The system developed at Michelson Diagnostic is claimed to provide Optical Coherence Tomography (OCT) images at a lateral resolution at least double that of competitor instruments because it uses four beams to scan the sample.This provides a user with much higher detail of the sub-surface tissue than would otherwise be possible.

Aside from using the phantoms to validate the specification of the machine, the engineers at Michelson Diagnostics also deployed them to provide a visual confirmation that all the optical channels in the instrument were aligned to give the system the best visual performance.

Tomlins claims that there has also been interest in this technique from many OCT companies. ‘Now we have proven that the phantom technology works, we would like to beta test it with many organisations — a testing programme would give us more feedback on how the system could potentially be used,’ he added.

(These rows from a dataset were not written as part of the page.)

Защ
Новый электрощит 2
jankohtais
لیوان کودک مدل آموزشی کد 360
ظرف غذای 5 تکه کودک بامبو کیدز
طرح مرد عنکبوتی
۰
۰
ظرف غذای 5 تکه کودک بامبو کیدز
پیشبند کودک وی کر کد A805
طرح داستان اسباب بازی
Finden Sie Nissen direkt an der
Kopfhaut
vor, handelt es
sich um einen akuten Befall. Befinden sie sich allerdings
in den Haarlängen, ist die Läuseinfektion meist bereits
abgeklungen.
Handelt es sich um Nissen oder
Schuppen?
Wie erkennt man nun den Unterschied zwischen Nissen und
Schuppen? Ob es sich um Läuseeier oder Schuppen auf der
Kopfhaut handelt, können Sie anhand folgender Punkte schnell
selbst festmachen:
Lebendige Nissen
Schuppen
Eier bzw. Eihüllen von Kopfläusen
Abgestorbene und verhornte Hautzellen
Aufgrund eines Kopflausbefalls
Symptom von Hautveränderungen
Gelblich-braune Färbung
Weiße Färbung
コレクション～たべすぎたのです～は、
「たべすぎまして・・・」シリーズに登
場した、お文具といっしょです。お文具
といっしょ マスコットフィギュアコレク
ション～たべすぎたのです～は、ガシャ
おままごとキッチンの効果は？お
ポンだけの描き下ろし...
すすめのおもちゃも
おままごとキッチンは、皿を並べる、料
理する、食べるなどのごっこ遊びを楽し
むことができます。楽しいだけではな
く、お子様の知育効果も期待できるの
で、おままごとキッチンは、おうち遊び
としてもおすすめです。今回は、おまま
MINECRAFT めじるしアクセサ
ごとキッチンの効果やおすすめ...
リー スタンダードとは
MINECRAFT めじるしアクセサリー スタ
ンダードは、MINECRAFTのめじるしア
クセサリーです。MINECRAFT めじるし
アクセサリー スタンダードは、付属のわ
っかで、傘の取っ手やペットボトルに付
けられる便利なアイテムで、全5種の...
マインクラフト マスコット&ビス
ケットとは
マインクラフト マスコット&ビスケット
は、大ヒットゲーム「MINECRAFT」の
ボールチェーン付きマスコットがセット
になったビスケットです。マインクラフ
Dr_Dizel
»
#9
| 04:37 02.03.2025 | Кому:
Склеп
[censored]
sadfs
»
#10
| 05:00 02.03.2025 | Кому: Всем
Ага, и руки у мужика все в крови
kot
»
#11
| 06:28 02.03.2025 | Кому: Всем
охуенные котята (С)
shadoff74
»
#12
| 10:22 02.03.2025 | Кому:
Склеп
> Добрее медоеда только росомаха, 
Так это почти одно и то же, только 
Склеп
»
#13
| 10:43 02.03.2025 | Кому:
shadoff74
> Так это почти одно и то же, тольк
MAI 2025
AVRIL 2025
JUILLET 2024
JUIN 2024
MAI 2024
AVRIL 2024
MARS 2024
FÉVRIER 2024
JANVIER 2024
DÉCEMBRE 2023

Researchers at the US Food and Drug Administration (FDA) have been in contact with the NPL team too. They have been working on developing a similar phantom for the US market that is based on a flexible silicone, rather than a resin. Both organisations are currently working together to develop a standard test methodology for OCT systems using phantoms that can characterise the instruments before clinical use and can track instrument performance once in the clinic.

We expect our validation of NPL’s phantoms to give OCT the backing to become standard in all hospitals

Jon Holmes, Michelson Diagnostics

‘We anticipate that eventually such phantoms will be shipped with OCT systems when they are used clinically, together with a set of guidelines highlighting how they are to be used,’ said Tomlins.

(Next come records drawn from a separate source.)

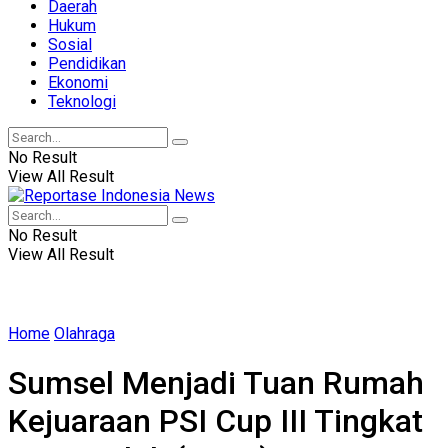
Daerah
Hukum
Sosial
Pendidikan
Ekonomi
Teknologi
No Result
View All Result
No Result
View All Result
Home
Olahraga
Sumsel Menjadi Tuan Rumah
Kejuaraan PSI Cup III Tingkat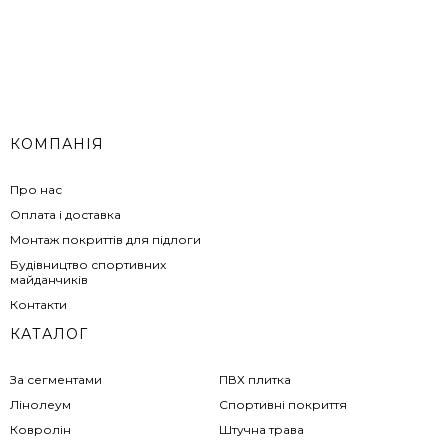
КОМПАНІЯ
Про нас
Оплата і доставка
Монтаж покриттів для підлоги
Будівництво спортивних
майданчиків
Контакти
КАТАЛОГ
За сегментами
ПВХ плитка
Лінолеум
Спортивні покриття
Ковролін
Штучна трава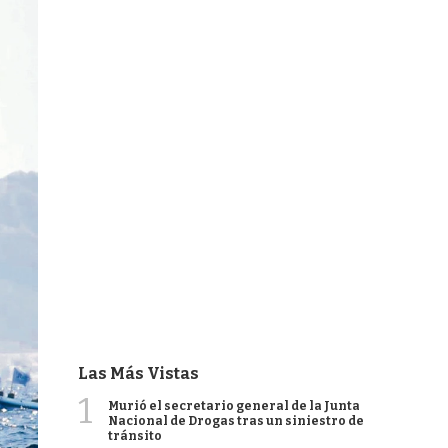
Las Más Vistas
1
Murió el secretario general de la Junta
Nacional de Drogas tras un siniestro de
tránsito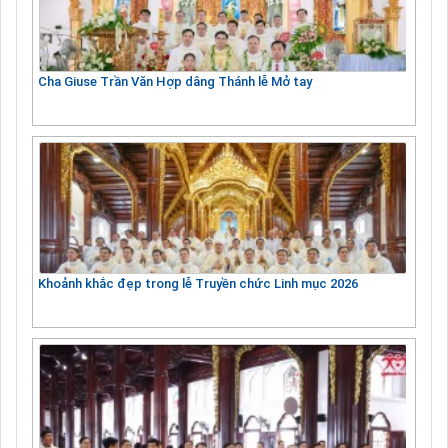
Cha Giuse Trần Văn Hợp dâng Thánh lễ Mở tay
Khoảnh khắc đẹp trong lễ Truyền chức Linh mục 2026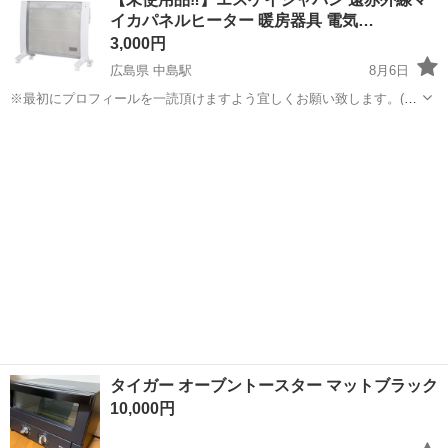
イカパネルヒーター 暖房器具 電気…
3,000円
広島県 中島駅
8月6日
※最初にプロフィールを一読頂けますよう宜しくお願い致します。(当
店のアカウントである《リサイクルはっぴ〜》をタップして頂ければ
広島
広島市
中島駅
季節、空調家電
ヒーター
プロフィール及び商品の全てをご覧頂けますのでご確認下さいませ。)
エスケイジャパンのパネルヒータ...
タイガー オーブントースター マットブラック
10,000円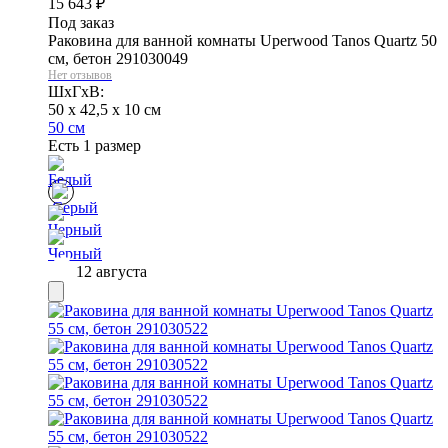
15 643
₽
Под заказ
Раковина для ванной комнаты Uperwood Tanos Quartz 50
см, бетон 291030049
Нет отзывов
ШхГхВ:
50 x 42,5 x 10 см
50 см
Есть 1 размер
12 августа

While the phantoms can be used to spatially map the resolution of the instrument for alignment and verification purposes, the NPL researchers are now aiming to use the point-spread data collected from the phantoms to help develop a universal means to deconvolve the images produced by all OCT machines. This will allow them to remove the aberration of the point-spread function from the image data and improve the resolution throughout the imaging volume of an instrument.

‘By removing the point-spread function from the data, we have actually seen an improvement of several microns in resolution of an OCT instrument, which is very exciting. We have demonstrated that you can now resolve two points that previously couldn’t be resolved,’ said Tomlins.

The deconvolution technique will also allow the data collected from any OCT machine to be quantitatively analysed independent of any artefacts that may have been introduced by the instrument itself. In doing so, the instrument manufacturers will then be able to offer their customers an objective, rather than a subjective, way to classify pre-cancerous tissue. ‘If you can remove the effect of the point-spread function created by the systems in a standard way, you can make objective measurements of human issue and objective classifications of pre cancer,’ added Tomlins.

He feels that while OCT is now a very powerful imaging technology, it will truly realise its potential in a clinical situation when it can provide a clinician with this quantitative means of evaluating a tissue sample. NPL’s work developing the phantoms has made an important contribution to bringing the day when that happens a lot closer.